Copy out, unchanged, the lines of the items that run from the one containing "особенно если рядом много людей — мало ли" through the one containing "станции могут оказаться запоздалые", both of them included.

▶ **Collected data entries**
--*--
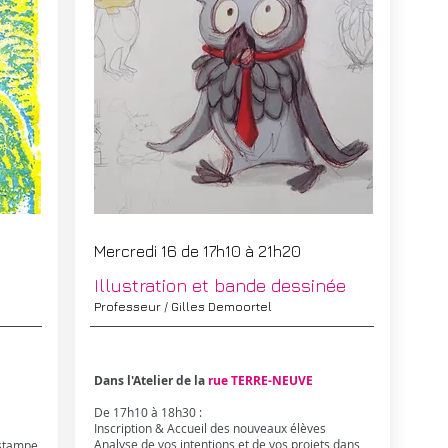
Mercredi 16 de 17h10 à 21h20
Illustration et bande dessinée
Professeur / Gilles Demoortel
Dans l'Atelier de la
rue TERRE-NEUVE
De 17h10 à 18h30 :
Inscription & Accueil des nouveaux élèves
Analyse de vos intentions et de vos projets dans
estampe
--*--
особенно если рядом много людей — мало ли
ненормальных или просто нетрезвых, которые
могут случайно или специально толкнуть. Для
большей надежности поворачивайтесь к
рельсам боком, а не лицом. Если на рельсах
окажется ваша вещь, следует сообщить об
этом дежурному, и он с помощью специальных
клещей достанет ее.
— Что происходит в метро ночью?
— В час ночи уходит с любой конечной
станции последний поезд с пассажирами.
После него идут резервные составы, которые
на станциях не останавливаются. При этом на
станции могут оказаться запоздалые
--*--
▶ **Response**
особенно если рядом много людей — мало ли
ненормальных или просто нетрезвых, которые
могут случайно или специально толкнуть. Для
большей надежности поворачивайтесь к
рельсам боком, а не лицом. Если на рельсах
окажется ваша вещь, следует сообщить об
этом дежурному, и он с помощью специальных
клещей достанет ее.
— Что происходит в метро ночью?
— В час ночи уходит с любой конечной
станции последний поезд с пассажирами.
После него идут резервные составы, которые
на станциях не останавливаются. При этом на
станции могут оказаться запоздалые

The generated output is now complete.